Admission controllers are gates that validate (or mutate) incoming API requests before persisting them onto etcd.
After the authentication module has established the identity of the user, the authorization module is consulted in order to determine whether the user is allowed to perform the request. The authorization module does this by asking all the authorizers configured to run inside of the module. This query, sent to each authorizer in the order they appear in the configuration, is called a SubjectAccessReview.
RBAC policies are not expressive enough to specify business rules on the requests and users identified by the AuthN agent. This is where admission controllers can help. There are two types of admission controllers in kubernetes.

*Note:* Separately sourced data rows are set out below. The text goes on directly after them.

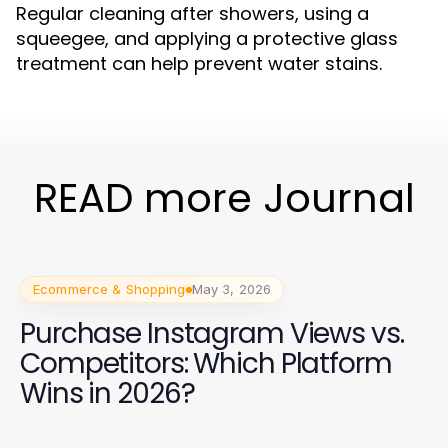
Regular cleaning after showers, using a
squeegee, and applying a protective glass
treatment can help prevent water stains.
READ more Journal
Ecommerce & Shopping
May 3, 2026
Purchase Instagram Views vs.
Competitors: Which Platform
Wins in 2026?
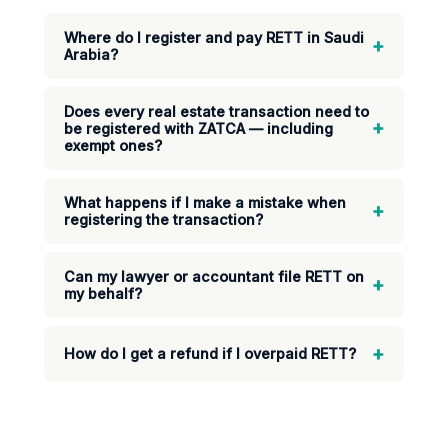
Where do I register and pay RETT in Saudi
+
Arabia?
Does every real estate transaction need to
+
be registered with ZATCA — including
exempt ones?
What happens if I make a mistake when
+
registering the transaction?
Can my lawyer or accountant file RETT on
+
my behalf?
+
How do I get a refund if I overpaid RETT?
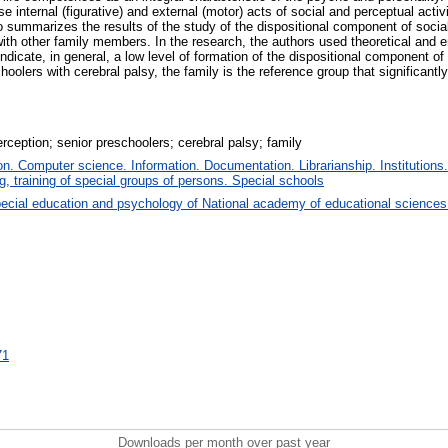
internal (figurative) and external (motor) acts of social and perceptual activit
so summarizes the results of the study of the dispositional component of social
sy with other family members. In the research, the authors used theoretical and
ndicate, in general, a low level of formation of the dispositional component of 
oolers with cerebral palsy, the family is the reference group that significantl
rception; senior preschoolers; cerebral palsy; family
. Computer science. Information. Documentation. Librarianship. Institutions.
, training of special groups of persons. Special schools
ecial education and psychology of National academy of educational sciences
71
Downloads per month over past year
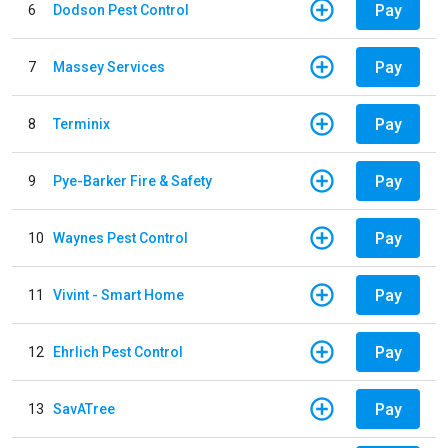
Pay
6
Dodson Pest Control
Pay
7
Massey Services
Pay
8
Terminix
Pay
9
Pye-Barker Fire & Safety
Pay
10
Waynes Pest Control
Pay
11
Vivint - Smart Home
Pay
12
Ehrlich Pest Control
Pay
13
SavATree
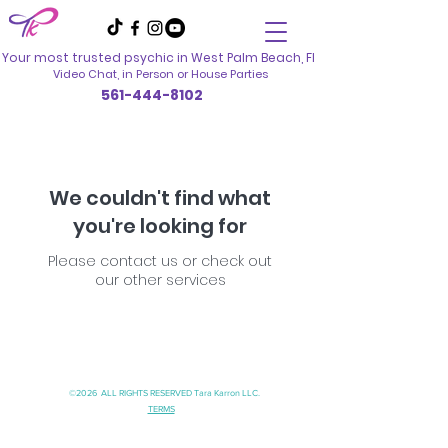
Your most trusted psychic in
West Palm Beach, Fl
Video Chat, in Person
or House Parties
561-444-8102
We couldn't find what
you're looking for
Please contact us or check out
our other services
©2026 ALL RIGHTS RESERVED Tara Karron LLC.
TERMS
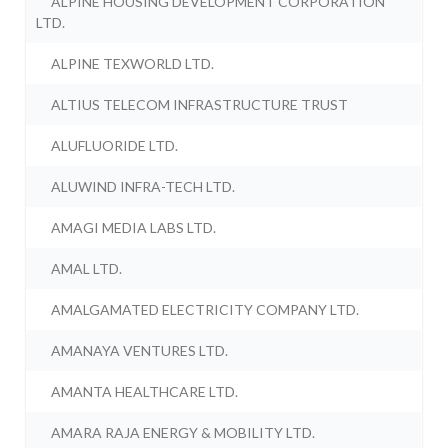
ALPINE HOUSING DEVELOPMENT CORPORATION
LTD.
ALPINE TEXWORLD LTD.
ALTIUS TELECOM INFRASTRUCTURE TRUST
ALUFLUORIDE LTD.
ALUWIND INFRA-TECH LTD.
AMAGI MEDIA LABS LTD.
AMAL LTD.
AMALGAMATED ELECTRICITY COMPANY LTD.
AMANAYA VENTURES LTD.
AMANTA HEALTHCARE LTD.
AMARA RAJA ENERGY & MOBILITY LTD.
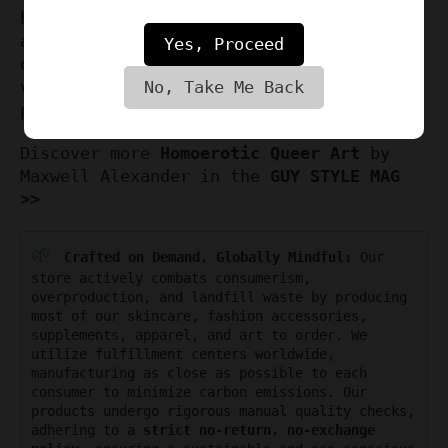
have for connoisseurs of LGBTQ artistry
and erotic gay phallus art. Don't miss
Yes, Proceed
out on this limited edition that speaks
volumes of love, freedom, and artistic
No, Take Me Back
prowess.
Discover more
Homoerotic Queer Art
by
Maxwell Alexander in the
GUY STYLE MAG
>>
🌱
Crafted on Demand, Globally Mindful:
Our
store actively combats consumerism,
overproduction, and landfill waste by producing
most of our skincare, fashion accessories,
supplements, apparel, and art to order. We
utilize fulfillment centers worldwide,
manufacturing as close as possible to each
consumer to minimize carbon emissions. Our
products undergo rigorous manual quality checks,
adhering to a
strict no-return, no-exchange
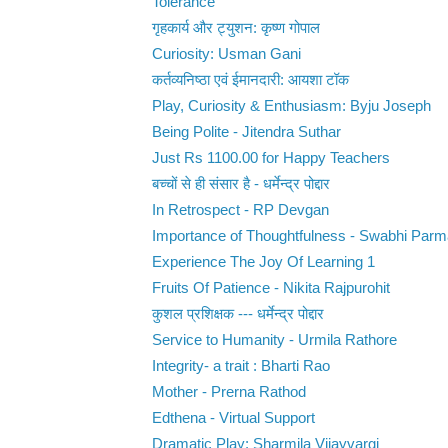
Tolerance
गृहकार्य और ट्युशन: कृष्ण गोपाल
Curiosity: Usman Gani
कर्तव्यनिष्ठा एवं ईमानदारी: आयशा टॉक
Play, Curiosity & Enthusiasm: Byju Joseph
Being Polite - Jitendra Suthar
Just Rs 1100.00 for Happy Teachers
बच्चों से ही संसार है - धर्मेन्द्र पोद्दार
In Retrospect - RP Devgan
Importance of Thoughtfulness - Swabhi Parm
Experience The Joy Of Learning 1
Fruits Of Patience - Nikita Rajpurohit
कुशल प्रशिक्षक --- धर्मेन्द्र पोद्दार
Service to Humanity - Urmila Rathore
Integrity- a trait : Bharti Rao
Mother - Prerna Rathod
Edthena - Virtual Support
Dramatic Play: Sharmila Vijayvargi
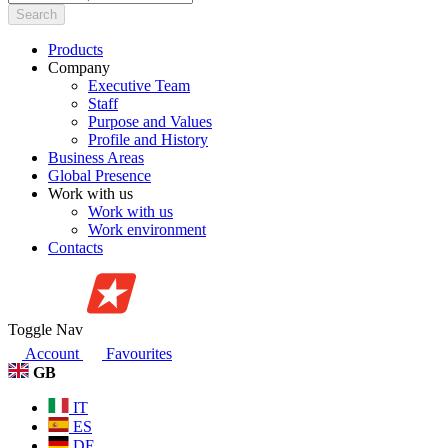
Search
Products
Company
Executive Team
Staff
Purpose and Values
Profile and History
Business Areas
Global Presence
Work with us
Work with us
Work environment
Contacts
Toggle Nav
Account
Favourites
GB
IT
ES
DE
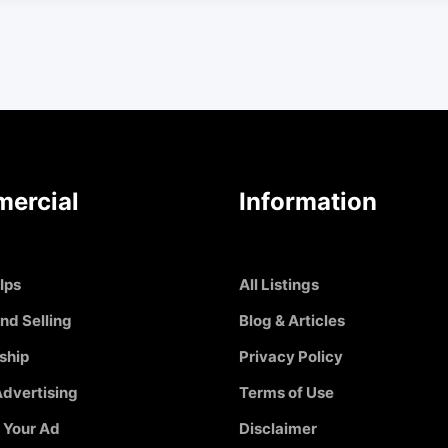
ercial
Information
Ips
All Listings
nd Selling
Blog & Articles
ship
Privacy Policy
dvertising
Terms of Use
 Your Ad
Disclaimer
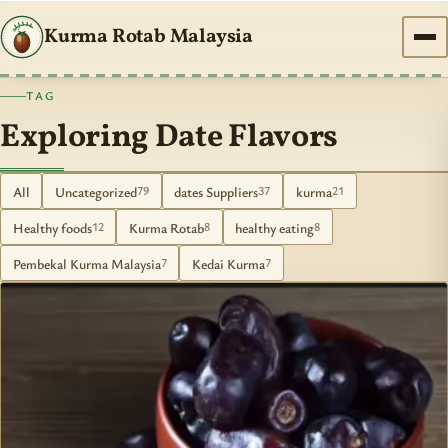
Kurma Rotab Malaysia
TAG
Exploring Date Flavors
All
Uncategorized
dates Suppliers
kurma
79
37
21
Healthy foods
Kurma Rotab
healthy eating
12
8
8
Pembekal Kurma Malaysia
Kedai Kurma
7
7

These are compiled into the `kube-apiserver` binary, and may only be configured by the cluster administrator.
Enabling or disabling them is through:
kube-apiserver --enable-admission-plugins=NamespaceLifecycle,LimitRanger ...
# --disable-admission-plugins to disable
Listing the currently enabled ones can be done through
kube-apiserver -h | grep enable-admission-plugins
While they are very powerful and useful, they have three limitations:
- kube-apiserver needs a restart when they are to be (re-)configured
- configurations only possible by a cluster administration who has an OS level access
- extending them is not possible
These are admission plugins can be developed as extensions and run as webhooks configured at runtime. Admission webhooks are HTTP callbacks that receive admission requests and do something with them. You can define two types of admission webhooks, validating admission webhook and mutating admission webhook. Mutating admission webhooks are invoked first, and can modify objects sent to the API server to enforce custom defaults. After all object modifications are complete, and after the incoming object is validated by the API server, validating admission webhooks are invoked and can reject requests to enforce custom policies.